TASK TO COMPLETE: Each entry below is to be given again word for word, with no pictures.

Collected data entries
[Start of section]
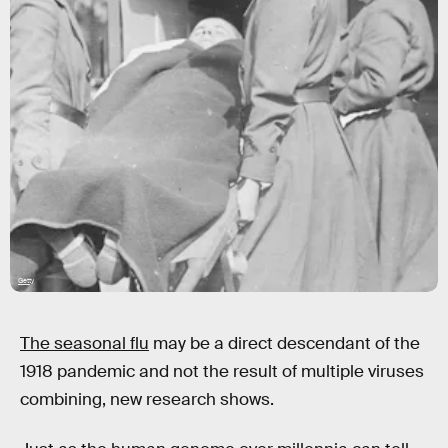
Getty
The seasonal flu
may be a direct descendant of the
1918 pandemic and not the result of multiple viruses
combining, new research shows.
[End of section]
ANSWER SPACE:
Getty
The seasonal flu
may be a direct descendant of the
1918 pandemic and not the result of multiple viruses
combining, new research shows.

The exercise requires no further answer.